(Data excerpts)

┌──

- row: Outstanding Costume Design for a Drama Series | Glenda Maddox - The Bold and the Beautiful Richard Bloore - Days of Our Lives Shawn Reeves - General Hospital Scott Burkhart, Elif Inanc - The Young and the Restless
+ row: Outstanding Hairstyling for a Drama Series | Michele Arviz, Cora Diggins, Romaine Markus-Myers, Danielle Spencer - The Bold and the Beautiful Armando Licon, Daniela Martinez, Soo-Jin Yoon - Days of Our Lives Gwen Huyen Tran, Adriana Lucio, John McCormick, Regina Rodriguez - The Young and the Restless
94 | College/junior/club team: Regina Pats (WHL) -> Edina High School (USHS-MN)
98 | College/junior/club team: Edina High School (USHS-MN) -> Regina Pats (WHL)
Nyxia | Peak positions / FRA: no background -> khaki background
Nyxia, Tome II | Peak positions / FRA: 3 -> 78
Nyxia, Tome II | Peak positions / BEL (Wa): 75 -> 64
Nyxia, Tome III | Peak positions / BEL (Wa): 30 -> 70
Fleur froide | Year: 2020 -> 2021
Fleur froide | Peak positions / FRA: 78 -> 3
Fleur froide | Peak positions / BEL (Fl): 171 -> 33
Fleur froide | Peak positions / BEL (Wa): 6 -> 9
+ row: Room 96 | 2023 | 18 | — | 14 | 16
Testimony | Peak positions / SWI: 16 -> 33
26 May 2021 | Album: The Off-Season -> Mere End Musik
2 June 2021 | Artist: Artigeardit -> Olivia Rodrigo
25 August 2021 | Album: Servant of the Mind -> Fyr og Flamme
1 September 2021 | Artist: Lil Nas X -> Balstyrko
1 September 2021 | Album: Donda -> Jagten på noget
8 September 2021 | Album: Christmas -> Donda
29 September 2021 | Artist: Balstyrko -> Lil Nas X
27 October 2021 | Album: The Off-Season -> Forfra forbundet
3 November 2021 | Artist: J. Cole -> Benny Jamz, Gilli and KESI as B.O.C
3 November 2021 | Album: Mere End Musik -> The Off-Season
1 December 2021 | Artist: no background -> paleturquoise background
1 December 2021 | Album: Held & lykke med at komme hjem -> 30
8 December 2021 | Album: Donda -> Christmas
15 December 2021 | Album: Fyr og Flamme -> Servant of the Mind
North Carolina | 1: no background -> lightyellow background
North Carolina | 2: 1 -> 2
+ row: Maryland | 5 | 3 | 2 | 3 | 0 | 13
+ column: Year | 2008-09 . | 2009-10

└──

- _INSTRUCTIONS FOR THE TASK_
Find each line in the records above that contains the word "High" and copy those lines.

- _OUTPUT FOR THIS TASK_
94 | College/junior/club team: Regina Pats (WHL) -> Edina High School (USHS-MN)
98 | College/junior/club team: Edina High School (USHS-MN) -> Regina Pats (WHL)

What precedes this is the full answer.